= SOURCE DOCUMENT =
:::

Monday, November 26, 2007

The Maybe Islands



The Stone Gods
by Jeanette Winterson
London: Hamish Hamilton, 2007
(to be published in the US by Houghton on April Fools Day 2008)

I first encountered Jeanette Winterson through her first novel, Oranges Are Not the Only Fruit, a fairly naturalistic account of growing up lesbian in a working-class Pentecostal family in northern England. After that I read her novels more or less as they appeared in the US. (So far I haven’t gotten to Boating For Beginners, her retelling of the story of Noah’s ark, which Winterson dismisses as a potboiler, and one or two others.) After Written on the Body, which dazzled me, I began to notice what seemed to me a loss of energy in her writing. This was confirmed for me by her collection of stories, The World and Other Places. The stories were arranged in order of writing, and the earlier ones gave me as much pleasure as I’d remembered her earlier fiction doing; like her later novels, the later stories became more distanced and abstracted. Her writing was as skillful as ever, but something was missing.

:::

= AVAILABLE RECORDS =
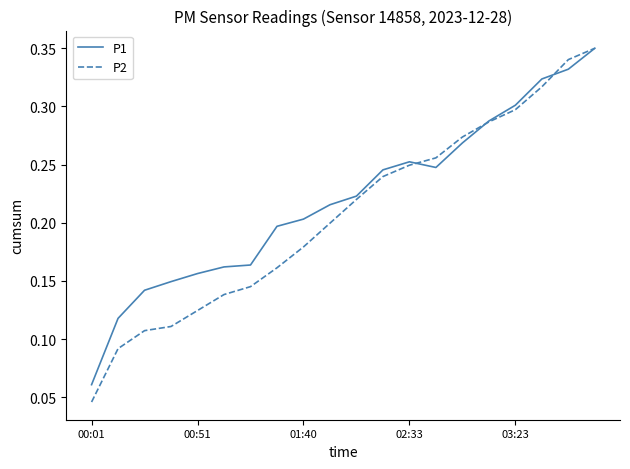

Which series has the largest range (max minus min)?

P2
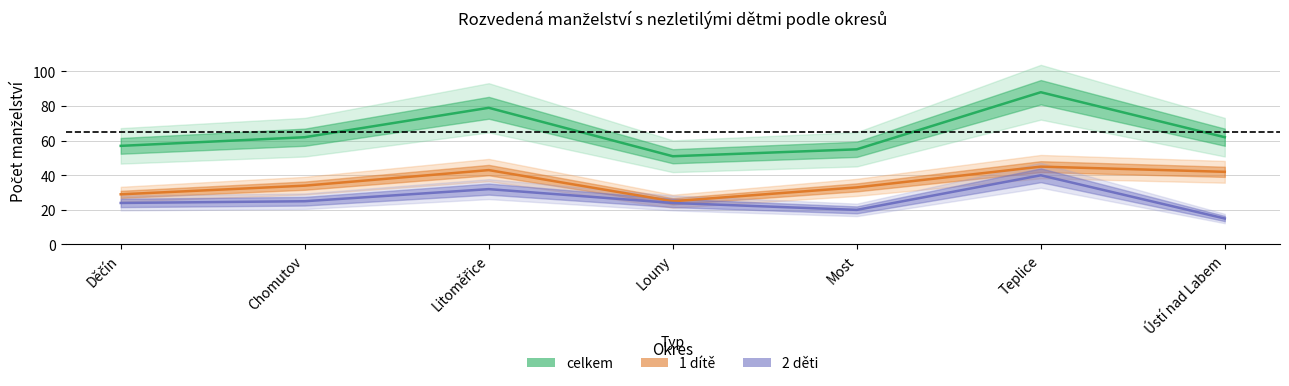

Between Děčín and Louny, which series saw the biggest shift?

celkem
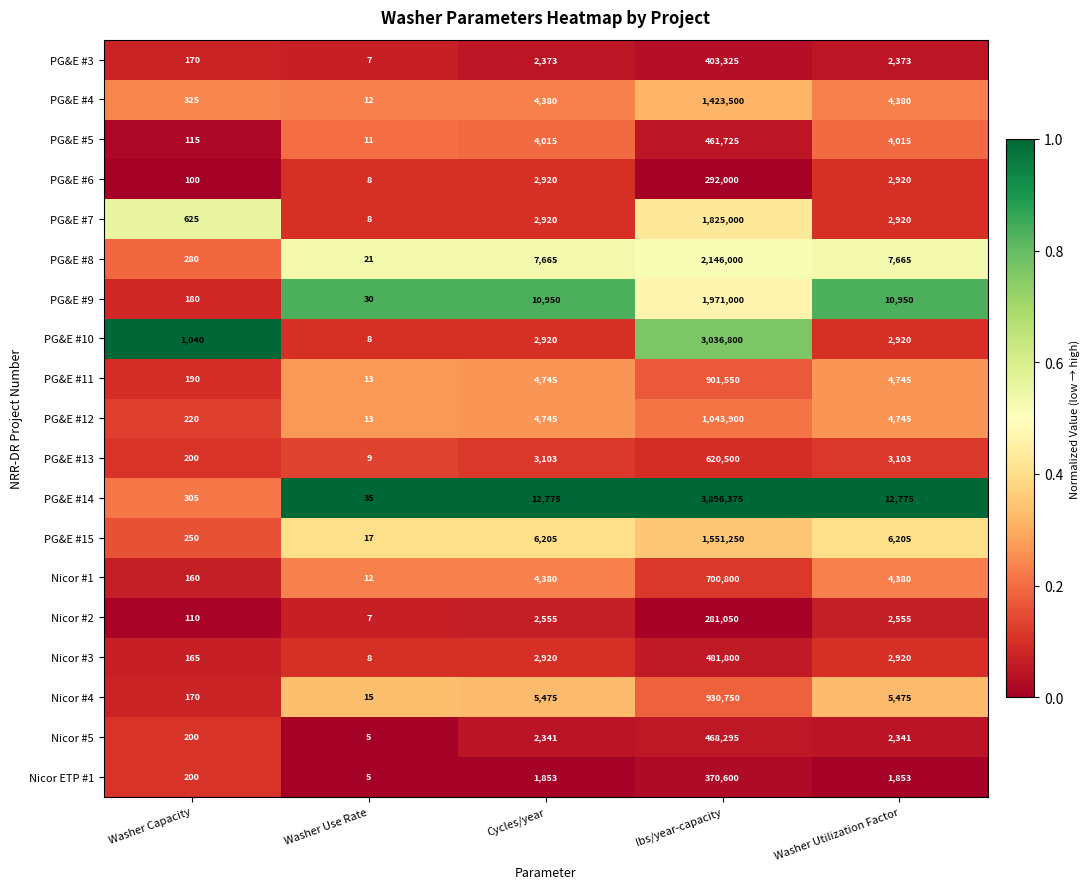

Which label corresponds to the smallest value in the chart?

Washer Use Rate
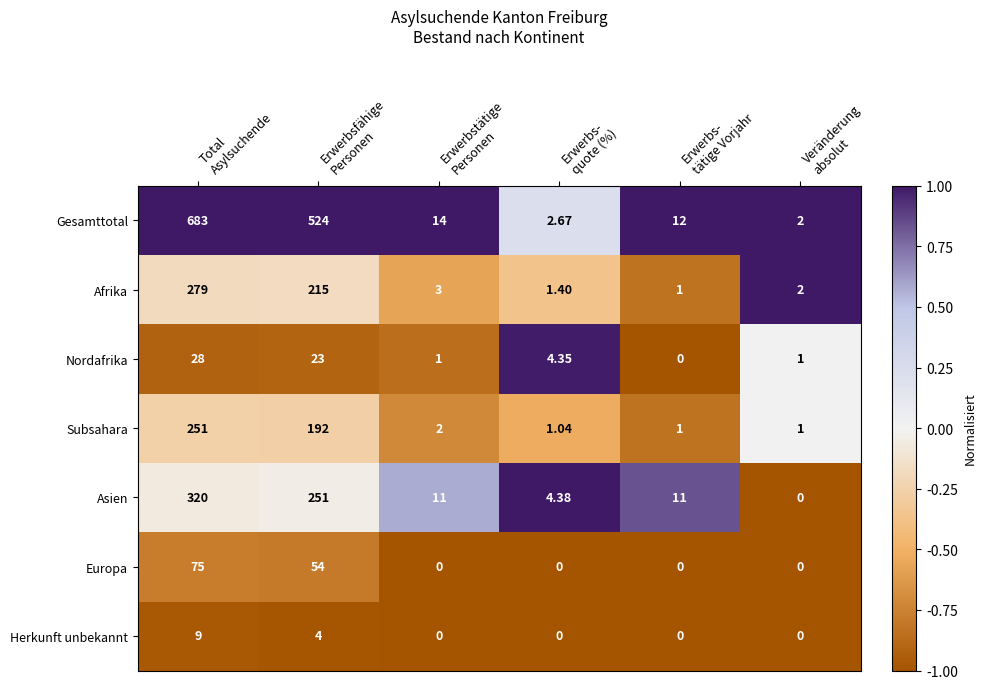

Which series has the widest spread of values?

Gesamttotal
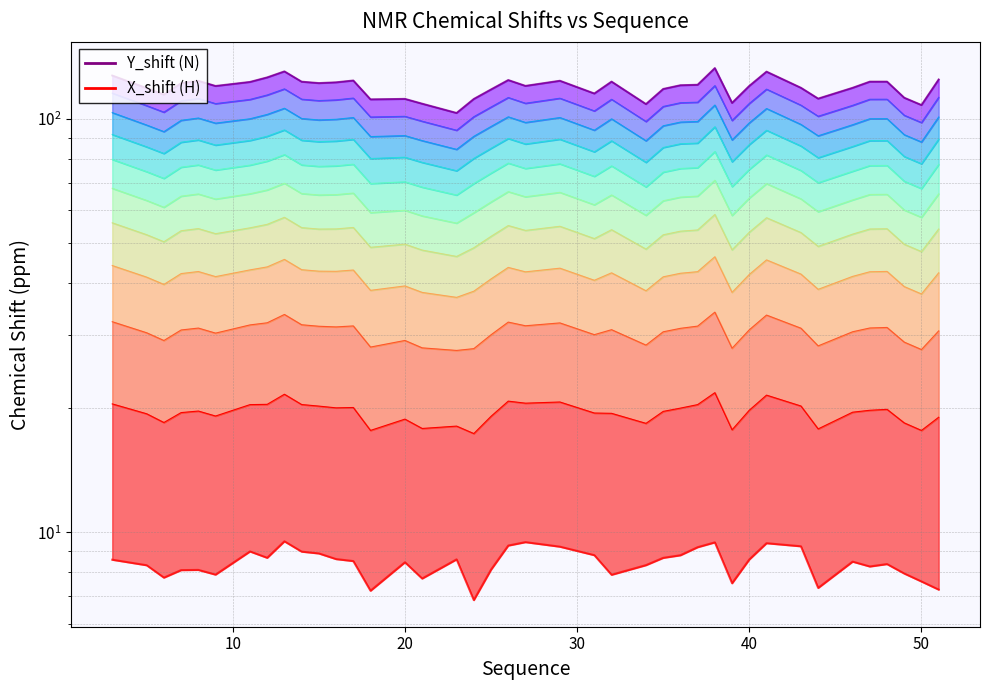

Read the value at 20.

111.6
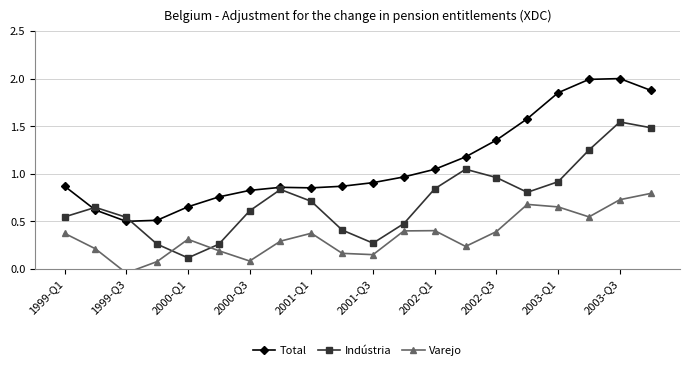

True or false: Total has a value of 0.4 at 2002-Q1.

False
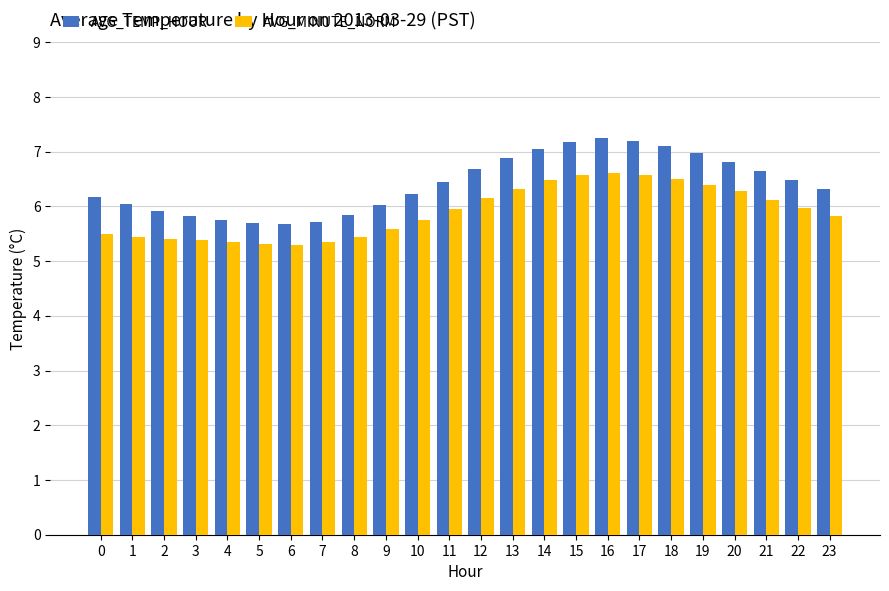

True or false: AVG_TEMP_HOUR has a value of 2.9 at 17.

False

:::

= PROBLEMS AND TASKS =
[1] Could you repeat the review about the novel The Stone Gods word for word, from start to end?
[2] How many lines of the listing contain the word "series"? Reply with the number only.
The review and the listing are unrelated and should be treated separately.

= ANSWERS BY ITEM =
[1]
Monday, November 26, 2007

The Maybe Islands



The Stone Gods
by Jeanette Winterson
London: Hamish Hamilton, 2007
(to be published in the US by Houghton on April Fools Day 2008)

I first encountered Jeanette Winterson through her first novel, Oranges Are Not the Only Fruit, a fairly naturalistic account of growing up lesbian in a working-class Pentecostal family in northern England. After that I read her novels more or less as they appeared in the US. (So far I haven’t gotten to Boating For Beginners, her retelling of the story of Noah’s ark, which Winterson dismisses as a potboiler, and one or two others.) After Written on the Body, which dazzled me, I began to notice what seemed to me a loss of energy in her writing. This was confirmed for me by her collection of stories, The World and Other Places. The stories were arranged in order of writing, and the earlier ones gave me as much pleasure as I’d remembered her earlier fiction doing; like her later novels, the later stories became more distanced and abstracted. Her writing was as skillful as ever, but something was missing.

[2] 3